Albi G. · ‎2020-06-15

I am laughing my *** of :D :D :D

Go hire him, ST!

Arnon · ‎2020-07-14

Hi @Albi G.

were you able to get the QSPI to working reliably ?

Can you please share what you did?

Resting the interface after each transfer, I am able to read data from the FPGA, but now the clock starts before the CS goes low:face_with_steam_from_nose:

thanks,

--Arnon

Albi G. · ‎2020-07-15

Honestly, i have given up. The QSPI seems to be a complete mess - verified to work under specific circumstances, but not as a general purpose IO peripheral. I wish they had sacrificed configurability and just provide a true SPI with a 4bit wide output ontop of the "QSPI-Memory-Interface" (which seems to be the better name).

I completely changed the approach to my solution, no FPGA anymore.

In a way, i may thank ST for this, since it really made me search for alternatives and i think my concept got better :)

Tesla DeLorean · ‎2020-07-15

There are certainly many aspects of the STM32 design that are frustratingly lacking (naive), limiting usage outside more normative cases. A little more thought, and detail work could have made the peripherals significantly more powerful.

A good External DMA interface for the FSMC/FMC would have opened a lot of potential options with FPGA/CPLD, or additional flexibility with width/usage of DCMI

Tips, Buy me a coffee, or three.. PayPal Venmo
Up vote any posts that you find helpful, it shows what's working..

Arnon · ‎2020-07-15

thanks @Albi G. .

Unfortunately, FPGA is mandatory in my design. I am going to give it another try before switching the single lane SPI:\

Arnon · ‎2020-07-15

Couldn't agree more @Community member .

It looks like sloppy implementation on ST part.
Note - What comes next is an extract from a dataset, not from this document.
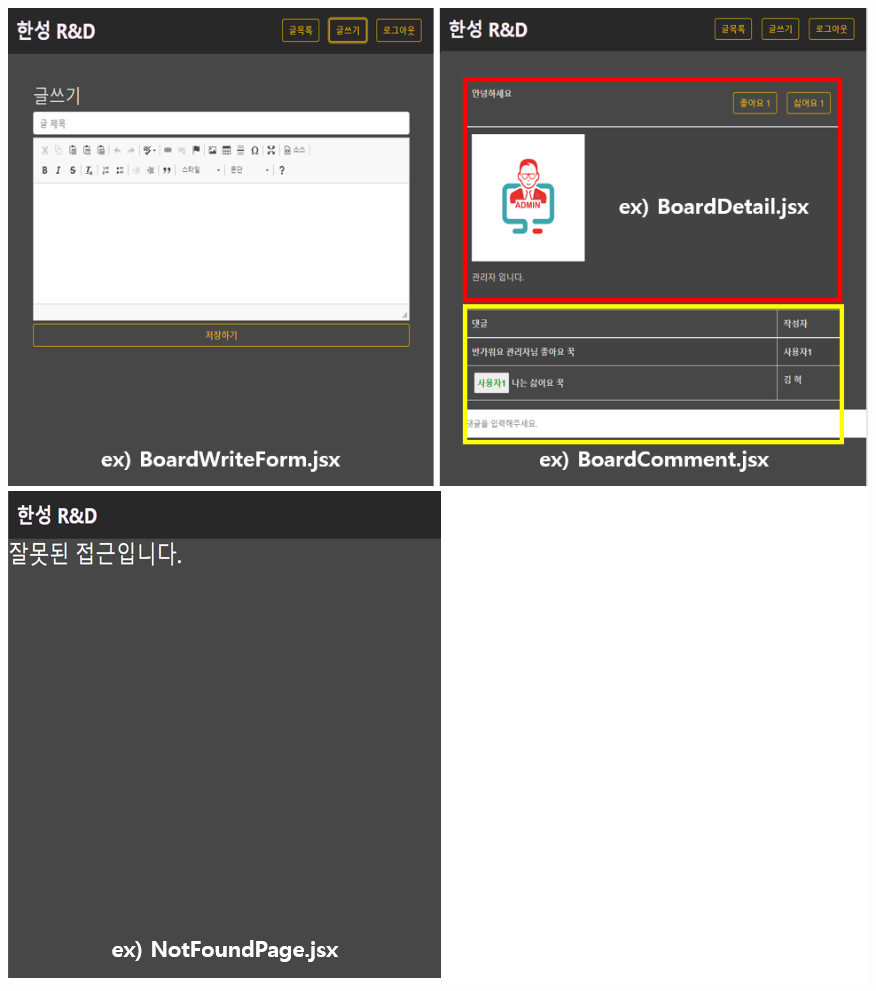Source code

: ![image.png](https://github.com/developerYHL/LearningBoard/blob/master/README_Image/page3.png)
![image.png](https://github.com/developerYHL/LearningBoard/blob/master/README_Image/page4.png)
I am still not sure what will be the best way to interface FPGA. I will use the STMF723 (with the built in USB PHY).

Hope this will serve as waning to anyone who consider using the QSPI as a simple high throughput interface

--Arnon

S.Ma · ‎2020-07-15

you may consider 4 spi, one master and 3 slaves to get raw 4 bit transmissions, but probably you will need more gpios like shorting mosi and miso and control mode stuffs. I was told the MDIO if present is intented to communicate with FPGA.. rumors?

S.Ma · ‎2020-07-15

if miso and mosi swap controo bit is available, it might not do what you expect.